**TASK BRIEF**
Among the entries below, take the line with "- **Documentation**: Complete" and the line with "- ✅ **Professional", and output them and every line between them exactly, with nothing else.

+++ DATA TO EXAMINE +++

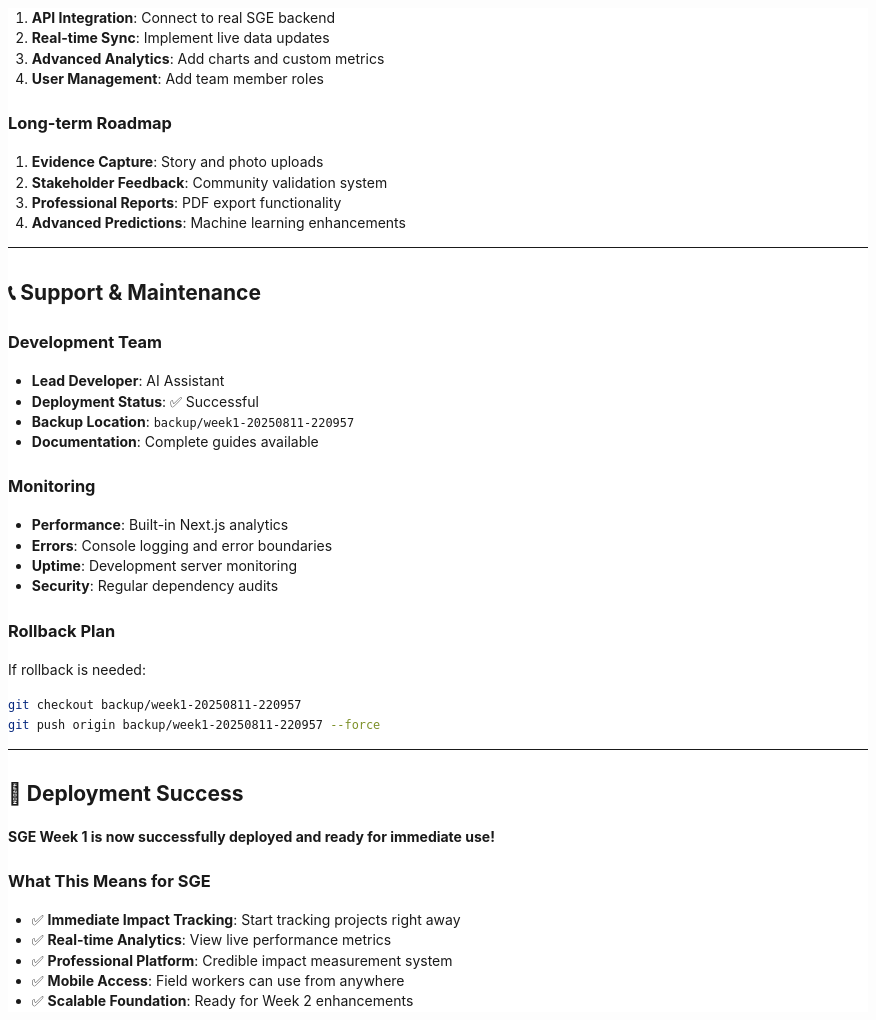 1. **API Integration**: Connect to real SGE backend
2. **Real-time Sync**: Implement live data updates
3. **Advanced Analytics**: Add charts and custom metrics
4. **User Management**: Add team member roles

### Long-term Roadmap

1. **Evidence Capture**: Story and photo uploads
2. **Stakeholder Feedback**: Community validation system
3. **Professional Reports**: PDF export functionality
4. **Advanced Predictions**: Machine learning enhancements

---

## 📞 Support & Maintenance

### Development Team

- **Lead Developer**: AI Assistant
- **Deployment Status**: ✅ Successful
- **Backup Location**: `backup/week1-20250811-220957`
- **Documentation**: Complete guides available

### Monitoring

- **Performance**: Built-in Next.js analytics
- **Errors**: Console logging and error boundaries
- **Uptime**: Development server monitoring
- **Security**: Regular dependency audits

### Rollback Plan

If rollback is needed:

```bash
git checkout backup/week1-20250811-220957
git push origin backup/week1-20250811-220957 --force
```

---

## 🎉 Deployment Success

**SGE Week 1 is now successfully deployed and ready for immediate use!**

### What This Means for SGE

- ✅ **Immediate Impact Tracking**: Start tracking projects right away
- ✅ **Real-time Analytics**: View live performance metrics
- ✅ **Professional Platform**: Credible impact measurement system
- ✅ **Mobile Access**: Field workers can use from anywhere
- ✅ **Scalable Foundation**: Ready for Week 2 enhancements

+++

**OUTPUT BELOW**
- **Documentation**: Complete guides available

### Monitoring

- **Performance**: Built-in Next.js analytics
- **Errors**: Console logging and error boundaries
- **Uptime**: Development server monitoring
- **Security**: Regular dependency audits

### Rollback Plan

If rollback is needed:

```bash
git checkout backup/week1-20250811-220957
git push origin backup/week1-20250811-220957 --force
```

---

## 🎉 Deployment Success

**SGE Week 1 is now successfully deployed and ready for immediate use!**

### What This Means for SGE

- ✅ **Immediate Impact Tracking**: Start tracking projects right away
- ✅ **Real-time Analytics**: View live performance metrics
- ✅ **Professional Platform**: Credible impact measurement system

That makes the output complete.